— WHAT IS NEEDED —
Would you please return all of the entries below exactly as shown?
+++ PROVIDED DATA
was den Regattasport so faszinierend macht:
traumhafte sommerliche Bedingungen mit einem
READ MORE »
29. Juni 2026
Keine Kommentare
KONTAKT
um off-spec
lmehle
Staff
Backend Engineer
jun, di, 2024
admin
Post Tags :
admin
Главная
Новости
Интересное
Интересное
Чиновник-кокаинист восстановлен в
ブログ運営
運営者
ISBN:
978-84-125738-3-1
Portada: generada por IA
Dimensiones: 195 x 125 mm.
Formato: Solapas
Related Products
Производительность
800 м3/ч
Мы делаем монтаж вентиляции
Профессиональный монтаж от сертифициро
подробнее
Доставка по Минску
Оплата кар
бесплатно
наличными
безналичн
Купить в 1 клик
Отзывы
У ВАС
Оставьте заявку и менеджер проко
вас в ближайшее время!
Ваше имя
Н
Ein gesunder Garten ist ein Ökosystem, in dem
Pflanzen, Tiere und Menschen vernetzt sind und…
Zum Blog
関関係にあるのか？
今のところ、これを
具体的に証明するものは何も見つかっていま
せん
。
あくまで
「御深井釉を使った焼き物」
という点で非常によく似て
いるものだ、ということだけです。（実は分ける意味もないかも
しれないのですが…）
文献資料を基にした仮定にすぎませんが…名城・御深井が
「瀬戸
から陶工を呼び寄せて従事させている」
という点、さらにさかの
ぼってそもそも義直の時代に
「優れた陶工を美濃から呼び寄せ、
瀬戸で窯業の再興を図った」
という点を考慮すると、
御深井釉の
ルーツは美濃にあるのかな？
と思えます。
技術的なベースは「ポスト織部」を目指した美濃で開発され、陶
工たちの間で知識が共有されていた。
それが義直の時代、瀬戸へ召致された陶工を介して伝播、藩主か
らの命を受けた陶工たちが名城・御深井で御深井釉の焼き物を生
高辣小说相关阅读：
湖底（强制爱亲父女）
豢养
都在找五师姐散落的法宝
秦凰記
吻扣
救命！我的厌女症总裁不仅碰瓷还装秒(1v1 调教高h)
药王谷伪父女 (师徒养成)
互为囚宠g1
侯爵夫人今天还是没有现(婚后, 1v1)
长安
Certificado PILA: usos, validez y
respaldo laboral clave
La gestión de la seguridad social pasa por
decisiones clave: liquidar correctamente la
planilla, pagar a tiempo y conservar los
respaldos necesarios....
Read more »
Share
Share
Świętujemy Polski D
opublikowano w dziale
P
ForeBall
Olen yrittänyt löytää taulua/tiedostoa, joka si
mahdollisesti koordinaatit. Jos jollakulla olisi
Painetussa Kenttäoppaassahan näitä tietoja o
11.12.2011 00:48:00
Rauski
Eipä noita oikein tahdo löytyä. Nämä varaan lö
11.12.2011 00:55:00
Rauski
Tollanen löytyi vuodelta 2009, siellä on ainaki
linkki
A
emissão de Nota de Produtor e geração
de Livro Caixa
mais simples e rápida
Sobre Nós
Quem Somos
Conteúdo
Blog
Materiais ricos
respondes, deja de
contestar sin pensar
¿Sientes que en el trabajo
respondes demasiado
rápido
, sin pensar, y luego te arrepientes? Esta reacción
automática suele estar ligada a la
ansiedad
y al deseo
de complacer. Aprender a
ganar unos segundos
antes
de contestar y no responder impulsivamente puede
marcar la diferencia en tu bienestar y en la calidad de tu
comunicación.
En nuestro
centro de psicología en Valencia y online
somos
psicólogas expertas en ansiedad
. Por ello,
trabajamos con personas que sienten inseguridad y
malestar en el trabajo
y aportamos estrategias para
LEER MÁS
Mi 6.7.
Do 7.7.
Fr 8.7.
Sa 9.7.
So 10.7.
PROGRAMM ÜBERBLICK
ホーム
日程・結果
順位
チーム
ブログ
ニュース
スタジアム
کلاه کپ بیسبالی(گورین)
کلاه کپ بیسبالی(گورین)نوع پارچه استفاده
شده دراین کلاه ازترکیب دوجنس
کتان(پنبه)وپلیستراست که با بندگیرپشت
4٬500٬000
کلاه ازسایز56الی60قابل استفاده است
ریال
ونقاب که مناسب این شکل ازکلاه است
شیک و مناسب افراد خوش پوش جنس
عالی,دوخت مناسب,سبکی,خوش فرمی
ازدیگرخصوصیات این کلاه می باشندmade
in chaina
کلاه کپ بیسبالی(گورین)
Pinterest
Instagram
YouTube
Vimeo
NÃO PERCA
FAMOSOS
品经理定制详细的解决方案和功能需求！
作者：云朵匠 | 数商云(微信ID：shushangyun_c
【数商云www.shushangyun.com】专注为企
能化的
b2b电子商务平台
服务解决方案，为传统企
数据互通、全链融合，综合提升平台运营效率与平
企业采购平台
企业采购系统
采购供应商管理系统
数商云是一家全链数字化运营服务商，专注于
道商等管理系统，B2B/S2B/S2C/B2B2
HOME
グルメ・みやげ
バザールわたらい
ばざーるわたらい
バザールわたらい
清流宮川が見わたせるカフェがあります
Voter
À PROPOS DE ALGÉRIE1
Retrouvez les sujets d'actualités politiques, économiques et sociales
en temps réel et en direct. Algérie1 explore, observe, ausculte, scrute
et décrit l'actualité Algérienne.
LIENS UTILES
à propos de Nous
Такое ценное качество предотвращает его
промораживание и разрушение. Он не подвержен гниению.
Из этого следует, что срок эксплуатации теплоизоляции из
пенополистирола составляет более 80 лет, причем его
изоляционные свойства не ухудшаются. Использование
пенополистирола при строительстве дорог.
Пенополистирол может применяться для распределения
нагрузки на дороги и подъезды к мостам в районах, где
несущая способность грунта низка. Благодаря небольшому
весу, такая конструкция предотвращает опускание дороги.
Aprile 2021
++++++
— EXPECTED ANSWER —
was den Regattasport so faszinierend macht:
traumhafte sommerliche Bedingungen mit einem
READ MORE »
29. Juni 2026
Keine Kommentare
KONTAKT
um off-spec
lmehle
Staff
Backend Engineer
jun, di, 2024
admin
Post Tags :
admin
Главная
Новости
Интересное
Интересное
Чиновник-кокаинист восстановлен в
ブログ運営
運営者
ISBN:
978-84-125738-3-1
Portada: generada por IA
Dimensiones: 195 x 125 mm.
Formato: Solapas
Related Products
Производительность
800 м3/ч
Мы делаем монтаж вентиляции
Профессиональный монтаж от сертифициро
подробнее
Доставка по Минску
Оплата кар
бесплатно
наличными
безналичн
Купить в 1 клик
Отзывы
У ВАС
Оставьте заявку и менеджер проко
вас в ближайшее время!
Ваше имя
Н
Ein gesunder Garten ist ein Ökosystem, in dem
Pflanzen, Tiere und Menschen vernetzt sind und…
Zum Blog
関関係にあるのか？
今のところ、これを
具体的に証明するものは何も見つかっていま
せん
。
あくまで
「御深井釉を使った焼き物」
という点で非常によく似て
いるものだ、ということだけです。（実は分ける意味もないかも
しれないのですが…）
文献資料を基にした仮定にすぎませんが…名城・御深井が
「瀬戸
から陶工を呼び寄せて従事させている」
という点、さらにさかの
ぼってそもそも義直の時代に
「優れた陶工を美濃から呼び寄せ、
瀬戸で窯業の再興を図った」
という点を考慮すると、
御深井釉の
ルーツは美濃にあるのかな？
と思えます。
技術的なベースは「ポスト織部」を目指した美濃で開発され、陶
工たちの間で知識が共有されていた。
それが義直の時代、瀬戸へ召致された陶工を介して伝播、藩主か
らの命を受けた陶工たちが名城・御深井で御深井釉の焼き物を生
高辣小说相关阅读：
湖底（强制爱亲父女）
豢养
都在找五师姐散落的法宝
秦凰記
吻扣
救命！我的厌女症总裁不仅碰瓷还装秒(1v1 调教高h)
药王谷伪父女 (师徒养成)
互为囚宠g1
侯爵夫人今天还是没有现(婚后, 1v1)
长安
Certificado PILA: usos, validez y
respaldo laboral clave
La gestión de la seguridad social pasa por
decisiones clave: liquidar correctamente la
planilla, pagar a tiempo y conservar los
respaldos necesarios....
Read more »
Share
Share
Świętujemy Polski D
opublikowano w dziale
P
ForeBall
Olen yrittänyt löytää taulua/tiedostoa, joka si
mahdollisesti koordinaatit. Jos jollakulla olisi
Painetussa Kenttäoppaassahan näitä tietoja o
11.12.2011 00:48:00
Rauski
Eipä noita oikein tahdo löytyä. Nämä varaan lö
11.12.2011 00:55:00
Rauski
Tollanen löytyi vuodelta 2009, siellä on ainaki
linkki
A
emissão de Nota de Produtor e geração
de Livro Caixa
mais simples e rápida
Sobre Nós
Quem Somos
Conteúdo
Blog
Materiais ricos
respondes, deja de
contestar sin pensar
¿Sientes que en el trabajo
respondes demasiado
rápido
, sin pensar, y luego te arrepientes? Esta reacción
automática suele estar ligada a la
ansiedad
y al deseo
de complacer. Aprender a
ganar unos segundos
antes
de contestar y no responder impulsivamente puede
marcar la diferencia en tu bienestar y en la calidad de tu
comunicación.
En nuestro
centro de psicología en Valencia y online
somos
psicólogas expertas en ansiedad
. Por ello,
trabajamos con personas que sienten inseguridad y
malestar en el trabajo
y aportamos estrategias para
LEER MÁS
Mi 6.7.
Do 7.7.
Fr 8.7.
Sa 9.7.
So 10.7.
PROGRAMM ÜBERBLICK
ホーム
日程・結果
順位
チーム
ブログ
ニュース
スタジアム
کلاه کپ بیسبالی(گورین)
کلاه کپ بیسبالی(گورین)نوع پارچه استفاده
شده دراین کلاه ازترکیب دوجنس
کتان(پنبه)وپلیستراست که با بندگیرپشت
4٬500٬000
کلاه ازسایز56الی60قابل استفاده است
ریال
ونقاب که مناسب این شکل ازکلاه است
شیک و مناسب افراد خوش پوش جنس
عالی,دوخت مناسب,سبکی,خوش فرمی
ازدیگرخصوصیات این کلاه می باشندmade
in chaina
کلاه کپ بیسبالی(گورین)
Pinterest
Instagram
YouTube
Vimeo
NÃO PERCA
FAMOSOS
品经理定制详细的解决方案和功能需求！
作者：云朵匠 | 数商云(微信ID：shushangyun_c
【数商云www.shushangyun.com】专注为企
能化的
b2b电子商务平台
服务解决方案，为传统企
数据互通、全链融合，综合提升平台运营效率与平
企业采购平台
企业采购系统
采购供应商管理系统
数商云是一家全链数字化运营服务商，专注于
道商等管理系统，B2B/S2B/S2C/B2B2
HOME
グルメ・みやげ
バザールわたらい
ばざーるわたらい
バザールわたらい
清流宮川が見わたせるカフェがあります
Voter
À PROPOS DE ALGÉRIE1
Retrouvez les sujets d'actualités politiques, économiques et sociales
en temps réel et en direct. Algérie1 explore, observe, ausculte, scrute
et décrit l'actualité Algérienne.
LIENS UTILES
à propos de Nous
Такое ценное качество предотвращает его
промораживание и разрушение. Он не подвержен гниению.
Из этого следует, что срок эксплуатации теплоизоляции из
пенополистирола составляет более 80 лет, причем его
изоляционные свойства не ухудшаются. Использование
пенополистирола при строительстве дорог.
Пенополистирол может применяться для распределения
нагрузки на дороги и подъезды к мостам в районах, где
несущая способность грунта низка. Благодаря небольшому
весу, такая конструкция предотвращает опускание дороги.
Aprile 2021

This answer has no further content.